A second Distributor of Mr. Mackie’s, not yet shown to the public, is intended to distribute type on the flat ready for his composing machine. It also requires the type to be notched; but up to the present time (1869) constant accuracy has not been secured, owing to inferior workmanship. A third distributor, by Mr. Mackie, dispenses with notched type, and distributes the common letter by merely altering his Composing Machine (q.v.). The twenty “pockets” in it are removed, save one. In that the type to be distributed is placed, and every “pickpocket” as it passes by, takes the bottom type and deposits it at that part of the ring which is opposite to the brass shelf to which it belongs. Upon that shelf a “pusher” at once pushes it out of the way of the next comers. Mr. Mackie expects that this will supersede his notched type one, notches, of course, being an objection.

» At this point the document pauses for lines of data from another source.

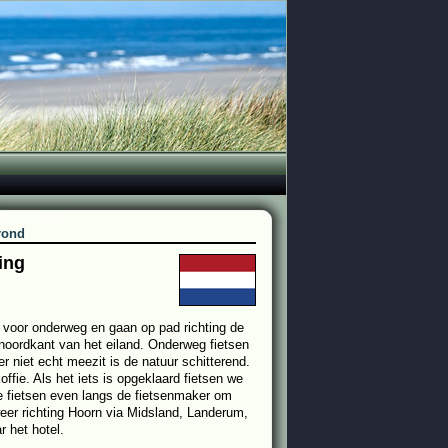
 rond
ing
s voor onderweg en gaan op pad richting de
 noordkant van het eiland. Onderweg fietsen
niet echt meezit is de natuur schitterend.
ffie. Als het iets is opgeklaard fietsen we
e fietsen even langs de fietsenmaker om
weer richting Hoorn via Midsland, Landerum,
 het hotel.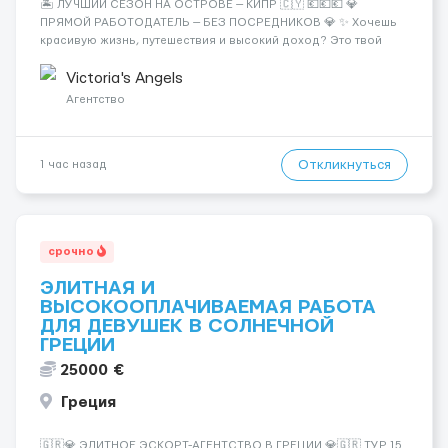
🏝️ ЛУЧШИЙ СЕЗОН НА ОСТРОВЕ — КИПР 🇨🇾 💶💶💶 💎
ПРЯМОЙ РАБОТОДАТЕЛЬ — БЕЗ ПОСРЕДНИКОВ 💎 ✨ Хочешь
красивую жизнь, путешествия и высокий доход? Это твой
шанс изменить всё уже сейчас. 🔥 ПОЧЕМУ ИМЕННО МЫ: —
Опытная команда с годами практики — Стабильный поток
Victoria's Angels
клиентов (без ...
Агентство
Откликнуться
1 час назад
срочно
ЭЛИТНАЯ И
ВЫСОКООПЛАЧИВАЕМАЯ РАБОТА
ДЛЯ ДЕВУШЕК В СОЛНЕЧНОЙ
ГРЕЦИИ
25000 €
Греция
🇬🇷💎 ЭЛИТНОЕ ЭСКОРТ-АГЕНТСТВО В ГРЕЦИИ 💎🇬🇷 ТУР 15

Another Distributing Machine has lately been patented by Mr. Kasternbein, in Paris, which has been pronounced there as a decided success. It is connected with a Composing Machine by the same inventor; but we will only here allude to the distributing part, as is given in the prospectus.

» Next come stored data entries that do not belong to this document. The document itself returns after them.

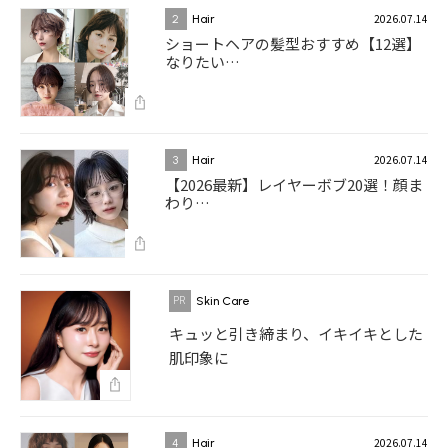
2026.07.14
2
Hair
ショートヘアの髪型おすすめ【12選】
なりたい…
2026.07.14
3
Hair
【2026最新】レイヤーボブ20選！顔ま
わり…
Skin Care
キュッと引き締まり、イキイキとした
肌印象に
2026.07.14
4
Hair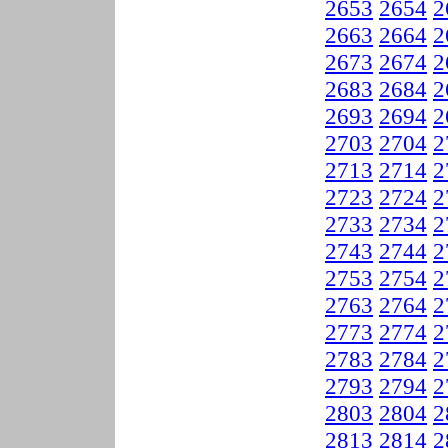
2653
2654
2
2663
2664
2
2673
2674
2
2683
2684
2
2693
2694
2
2703
2704
2
2713
2714
2
2723
2724
2
2733
2734
2
2743
2744
2
2753
2754
2
2763
2764
2
2773
2774
2
2783
2784
2
2793
2794
2
2803
2804
2
2813
2814
2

The matter for distribution is placed in a frame, secured by a rule and ratchet slide. The last line is raised by a T slide, which pushes it into a passage, where the line advances towards the left hand by pressing a lever actuated by the motion of the finger keys. A mirror is placed in position over the lines to enable the operator to read them quickly as they advance, whereupon he depresses the corresponding finger-key to cause the following action to take place:—The rod of the finger-key causes a bell crank to turn, which, moving back the slide, uncovers the aperture of the vertical or inclined passage, corresponding with the said finger-key, at the same time, a small lug, fixed on a rod, causes the lever to turn, which moves a small wedge-shaped door by means of levers. This door opens he passage and allows the type to fall, which falling is effected at the same time as the above operation, by the following mechanism:—The tail of each finger-key in being raised causes a transfer bar to be raised vertically, which itself causes the levers to oscillate. These levers, in turning, also turn a spindle and arm, which causes the slide to move forward by means of the lever; the slide, in being thus moved forward, places the extreme left-hand type over the opening of the passage and causes it to fall into the same. The slide, which has receded, allows the type to fall into the fixed type box corresponding therewith.

All of the above movements are effected instantaneously and simultaneously as soon as the workman, after reading the letter of the last type, depresses the corresponding finger-key. This having been done, the workman releases the finger-key, which allows of the backward motion of the slide into its original position, whereby the sorted type is caused to pass into its respective boxes. There are as many type boxes as letters and characters, that is to say, ninety-six, corresponding with the same number of moveable type boxes, which are removed as soon as they are full. Each passage corresponds with two fixed type boxes, one to the right and one to the left.

A flap door establishes a communication between said passage and either the right-hand or left-hand box, according as it is turned over to the side or the other—such motion of the flap being effected by the workman by means of a pedal and levers. For this purpose the types are divided into two classes—one comprising the letters much in use, while the other includes those little used, and one of each class is marked upon each of the finger-keys; and these pairs of letters are so arranged in connection with the passages and the type boxes that for sorting a much-used letter into its type box he operator has only to depress the finger-key; while for sorting the less-used letters the operator has to depress both the finger-key and the pedal. The second case into the left-hand box. For increasing at will the size of the upper orifice of the passage two finger-keys are arranged to regulate the same by means of the spring levers.

Distributing machine

A machine for performing automatically the operation of type distributing.